--- PROBLEM DESCRIPTION ---
Extract all lines in the data that contain the word "some".

Stored data entries

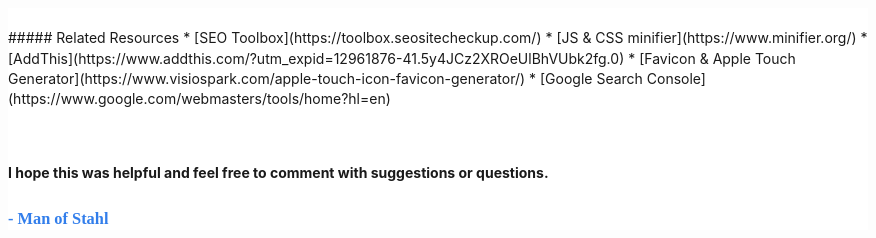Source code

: <br>
##### Related Resources 
* [SEO Toolbox](https://toolbox.seositecheckup.com/)
* [JS & CSS minifier](https://www.minifier.org/)
* [AddThis](https://www.addthis.com/?utm_expid=12961876-41.5y4JCz2XROeUlBhVUbk2fg.0)
* [Favicon & Apple Touch Generator](https://www.visiospark.com/apple-touch-icon-favicon-generator/)  
* [Google Search Console](https://www.google.com/webmasters/tools/home?hl=en)

&nbsp;
#### I hope this was helpful and feel free to comment with suggestions or questions.  

### **<span style="color:rgb(50, 126, 235); font-family: 'Bradley Hand';">- Man of Stahl</span>**
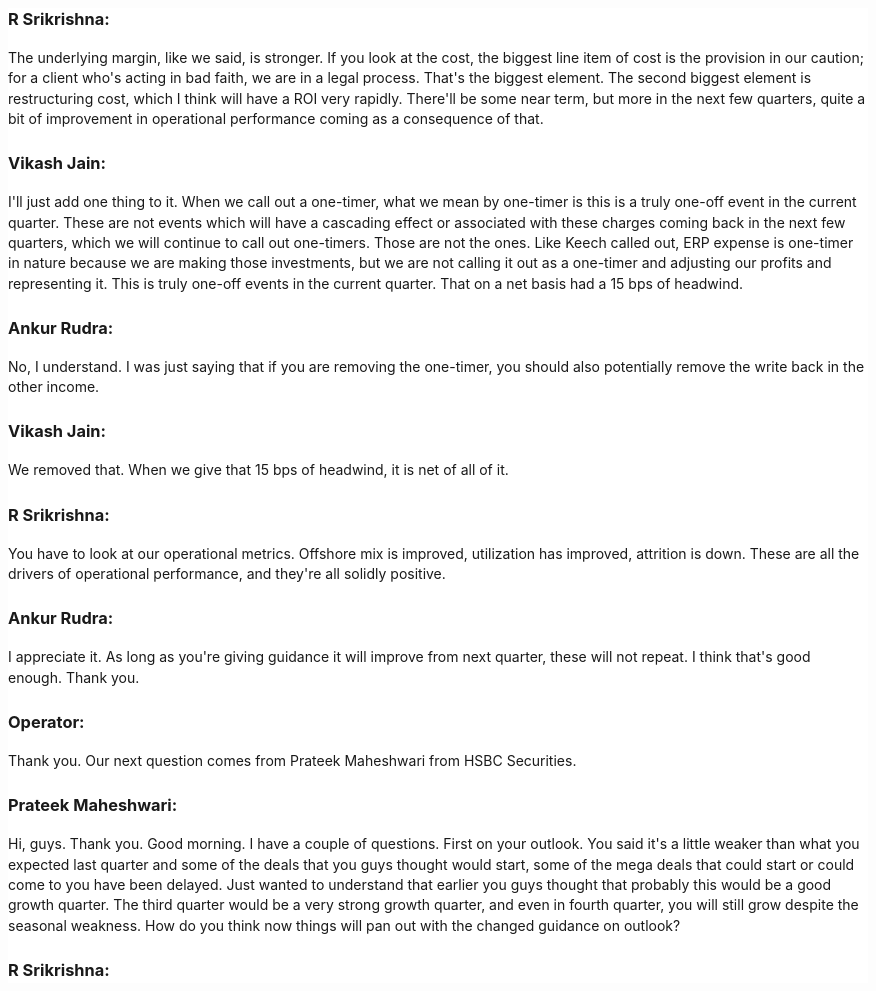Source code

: ### R Srikrishna:

The underlying margin, like we said, is stronger. If you look at the cost, the biggest line item of cost is the provision in our caution; for a client who's acting in bad faith, we are in a legal process. That's the biggest element. The second biggest element is restructuring cost, which I think will have a ROI very rapidly. There'll be some near term, but more in the next few quarters, quite a bit of improvement in operational performance coming as a consequence of that.

### Vikash Jain:

I'll just add one thing to it. When we call out a one-timer, what we mean by one-timer is this is a truly one-off event in the current quarter. These are not events which will have a cascading effect or associated with these charges coming back in the next few quarters, which we will continue to call out one-timers. Those are not the ones. Like Keech called out, ERP expense is one-timer in nature because we are making those investments, but we are not calling it out as a one-timer and adjusting our profits and representing it. This is truly one-off events in the current quarter. That on a net basis had a 15 bps of headwind.

### Ankur Rudra:

No, I understand. I was just saying that if you are removing the one-timer, you should also potentially remove the write back in the other income.

### Vikash Jain:
We removed that. When we give that 15 bps of headwind, it is net of all of it.

### R Srikrishna:
You have to look at our operational metrics. Offshore mix is improved, utilization has improved, attrition is down. These are all the drivers of operational performance, and they're all solidly positive.

### Ankur Rudra:

I appreciate it. As long as you're giving guidance it will improve from next quarter, these will not repeat. I think that's good enough. Thank you.

### Operator:

Thank you. Our next question comes from Prateek Maheshwari from HSBC Securities.

### Prateek Maheshwari:

Hi, guys. Thank you. Good morning. I have a couple of questions. First on your outlook. You said it's a little weaker than what you expected last quarter and some of the deals that you guys thought would start, some of the mega deals that could start or could come to you have been delayed. Just wanted to understand that earlier you guys thought that probably this would be a good growth quarter. The third quarter would be a very strong growth quarter, and even in fourth quarter, you will still grow despite the seasonal weakness. How do you think now things will pan out with the changed guidance on outlook?

### R Srikrishna:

--- RESPONSE ---
The underlying margin, like we said, is stronger. If you look at the cost, the biggest line item of cost is the provision in our caution; for a client who's acting in bad faith, we are in a legal process. That's the biggest element. The second biggest element is restructuring cost, which I think will have a ROI very rapidly. There'll be some near term, but more in the next few quarters, quite a bit of improvement in operational performance coming as a consequence of that.
Hi, guys. Thank you. Good morning. I have a couple of questions. First on your outlook. You said it's a little weaker than what you expected last quarter and some of the deals that you guys thought would start, some of the mega deals that could start or could come to you have been delayed. Just wanted to understand that earlier you guys thought that probably this would be a good growth quarter. The third quarter would be a very strong growth quarter, and even in fourth quarter, you will still grow despite the seasonal weakness. How do you think now things will pan out with the changed guidance on outlook?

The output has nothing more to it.